+++ Estratto del documento

L’assunzione di determinati medicinali può portare con sé determinati effetti negativi per la salute generale di un paziente, questo è un fatto noto e che può essere applicato ad una vasta gamma di farmaci. Recenti studi, però, hanno dimostrato come l’assunzione di ansiolitici a base di benzodiazepine possa portare con sé conseguenze ben più precise di quanto si era creduto sinora.

Già in passato, infatti, erano ben noti gli effetti collaterali delle benzodiazepine a livello cognitivo soprattutto in caso di un’assunzione prolungata di questo tipo di farmaci. I risultati degli studi condotti finora, però, erano sempre stati conflittuali.

Grazie ad una ricerca effettuata nel sud-ovest della Francia dalll’equipe della Dottoressa Sophie Billioti de Gage è ora possibile trarre conclusioni più precise in merito all’influenza delle benzodiazepine sulle capacità cognitive soprattutto in soggetti anziani. Lo studio, infatti, ha dimostrato come l’assunzione di ansiolitici a base di benzodiazepine da parte di pazienti in età avanzata contribuisca ad aumentare il rischio di insorgenza di demenza.

++++++
+++ Elenco dei dati

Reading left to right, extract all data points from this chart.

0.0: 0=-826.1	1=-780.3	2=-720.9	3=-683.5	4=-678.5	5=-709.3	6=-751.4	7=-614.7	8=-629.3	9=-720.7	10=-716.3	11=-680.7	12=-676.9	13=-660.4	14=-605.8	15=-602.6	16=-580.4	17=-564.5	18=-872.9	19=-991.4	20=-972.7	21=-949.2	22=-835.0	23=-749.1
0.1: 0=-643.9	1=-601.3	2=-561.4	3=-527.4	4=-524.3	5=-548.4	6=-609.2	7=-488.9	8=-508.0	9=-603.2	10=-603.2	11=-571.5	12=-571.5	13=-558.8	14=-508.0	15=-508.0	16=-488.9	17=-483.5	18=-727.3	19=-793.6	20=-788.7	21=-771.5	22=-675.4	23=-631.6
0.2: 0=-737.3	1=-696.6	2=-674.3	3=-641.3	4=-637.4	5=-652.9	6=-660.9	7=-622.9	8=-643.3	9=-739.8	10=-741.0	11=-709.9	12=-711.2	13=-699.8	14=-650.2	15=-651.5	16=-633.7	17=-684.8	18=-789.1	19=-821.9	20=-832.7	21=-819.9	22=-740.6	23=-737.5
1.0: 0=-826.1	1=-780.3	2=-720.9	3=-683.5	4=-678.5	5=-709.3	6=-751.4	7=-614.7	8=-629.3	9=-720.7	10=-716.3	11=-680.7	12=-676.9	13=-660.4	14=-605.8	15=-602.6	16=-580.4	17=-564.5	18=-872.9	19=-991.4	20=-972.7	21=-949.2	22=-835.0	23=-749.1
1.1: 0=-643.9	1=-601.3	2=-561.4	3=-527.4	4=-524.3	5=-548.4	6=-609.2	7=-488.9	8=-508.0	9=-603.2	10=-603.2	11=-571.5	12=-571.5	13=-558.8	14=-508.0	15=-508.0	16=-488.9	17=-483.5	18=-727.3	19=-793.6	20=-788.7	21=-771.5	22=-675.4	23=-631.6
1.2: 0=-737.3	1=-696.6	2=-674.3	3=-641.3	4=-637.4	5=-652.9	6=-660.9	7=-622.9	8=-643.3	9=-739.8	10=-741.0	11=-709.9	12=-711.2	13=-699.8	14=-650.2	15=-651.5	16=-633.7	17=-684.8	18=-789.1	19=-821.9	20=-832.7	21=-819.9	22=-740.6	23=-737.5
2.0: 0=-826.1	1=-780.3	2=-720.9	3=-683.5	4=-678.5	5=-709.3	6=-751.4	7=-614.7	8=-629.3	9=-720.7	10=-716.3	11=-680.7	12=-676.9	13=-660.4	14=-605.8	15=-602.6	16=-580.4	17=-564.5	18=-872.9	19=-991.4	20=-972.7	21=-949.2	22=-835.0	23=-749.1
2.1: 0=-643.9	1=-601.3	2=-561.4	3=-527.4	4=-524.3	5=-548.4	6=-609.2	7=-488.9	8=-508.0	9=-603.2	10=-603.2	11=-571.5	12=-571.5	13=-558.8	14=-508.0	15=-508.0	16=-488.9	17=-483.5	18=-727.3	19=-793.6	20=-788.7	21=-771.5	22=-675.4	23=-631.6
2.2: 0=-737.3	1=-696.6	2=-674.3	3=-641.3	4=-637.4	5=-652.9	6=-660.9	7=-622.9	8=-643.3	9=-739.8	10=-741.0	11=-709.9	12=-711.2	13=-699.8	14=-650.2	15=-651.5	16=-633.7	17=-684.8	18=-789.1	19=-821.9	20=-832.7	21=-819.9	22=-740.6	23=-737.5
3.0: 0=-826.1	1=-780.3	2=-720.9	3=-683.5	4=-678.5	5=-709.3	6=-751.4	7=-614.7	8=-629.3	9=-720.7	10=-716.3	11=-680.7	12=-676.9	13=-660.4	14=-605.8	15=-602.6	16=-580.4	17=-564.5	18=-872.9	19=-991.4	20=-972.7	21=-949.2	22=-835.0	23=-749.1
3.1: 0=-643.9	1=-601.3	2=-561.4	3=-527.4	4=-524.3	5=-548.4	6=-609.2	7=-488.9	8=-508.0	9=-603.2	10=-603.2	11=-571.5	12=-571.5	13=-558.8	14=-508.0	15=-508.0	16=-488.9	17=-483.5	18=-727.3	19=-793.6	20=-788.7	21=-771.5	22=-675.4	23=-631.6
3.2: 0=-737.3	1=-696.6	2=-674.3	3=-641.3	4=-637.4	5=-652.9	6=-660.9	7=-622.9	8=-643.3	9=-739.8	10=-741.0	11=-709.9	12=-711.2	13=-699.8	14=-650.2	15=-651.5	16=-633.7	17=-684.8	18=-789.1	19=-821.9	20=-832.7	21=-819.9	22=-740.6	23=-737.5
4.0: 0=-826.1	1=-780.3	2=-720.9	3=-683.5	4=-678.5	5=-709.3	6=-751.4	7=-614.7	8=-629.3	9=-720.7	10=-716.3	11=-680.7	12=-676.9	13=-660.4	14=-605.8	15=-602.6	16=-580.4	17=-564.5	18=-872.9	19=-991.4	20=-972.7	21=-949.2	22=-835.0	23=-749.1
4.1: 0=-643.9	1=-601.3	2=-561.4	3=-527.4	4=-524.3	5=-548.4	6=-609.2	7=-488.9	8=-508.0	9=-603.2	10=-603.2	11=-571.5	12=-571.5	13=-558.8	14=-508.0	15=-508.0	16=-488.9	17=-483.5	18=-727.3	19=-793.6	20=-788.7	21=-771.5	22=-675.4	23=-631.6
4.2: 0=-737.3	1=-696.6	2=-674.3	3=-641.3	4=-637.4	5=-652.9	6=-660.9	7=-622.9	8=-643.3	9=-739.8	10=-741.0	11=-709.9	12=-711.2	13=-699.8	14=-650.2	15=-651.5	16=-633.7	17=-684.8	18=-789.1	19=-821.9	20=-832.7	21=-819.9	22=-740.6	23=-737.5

++++++

**Attività**
(a) Ripeta fedelmente la parte dell'estratto sulle benzodiazepine compresa tra "Già in passato, infatti, erano" e "sempre stati conflittuali.", estremi inclusi.
(b) Riassuma in due frasi l'estratto sulle benzodiazepine.
(c) Elenchi tutte le espressioni con cui l'estratto sulle benzodiazepine indica le persone che assumono i farmaci.
L'elenco riportato sopra non serve per svolgere alcuna di queste attività.

**Soluzioni delle attività**
(a)
Già in passato, infatti, erano ben noti gli effetti collaterali delle benzodiazepine a livello cognitivo soprattutto in caso di un’assunzione prolungata di questo tipo di farmaci. I risultati degli studi condotti finora, però, erano sempre stati conflittuali.

(b) Gli effetti collaterali delle benzodiazepine a livello cognitivo erano già noti, soprattutto in caso di assunzione prolungata, ma i risultati degli studi erano sempre stati conflittuali. Una ricerca condotta nel sud-ovest della Francia dall'équipe della Dottoressa Sophie Billioti de Gage ha dimostrato che l'assunzione di ansiolitici a base di benzodiazepine da parte di pazienti in età avanzata contribuisce ad aumentare il rischio di insorgenza di demenza.

(c) un paziente; soggetti anziani; pazienti in età avanzata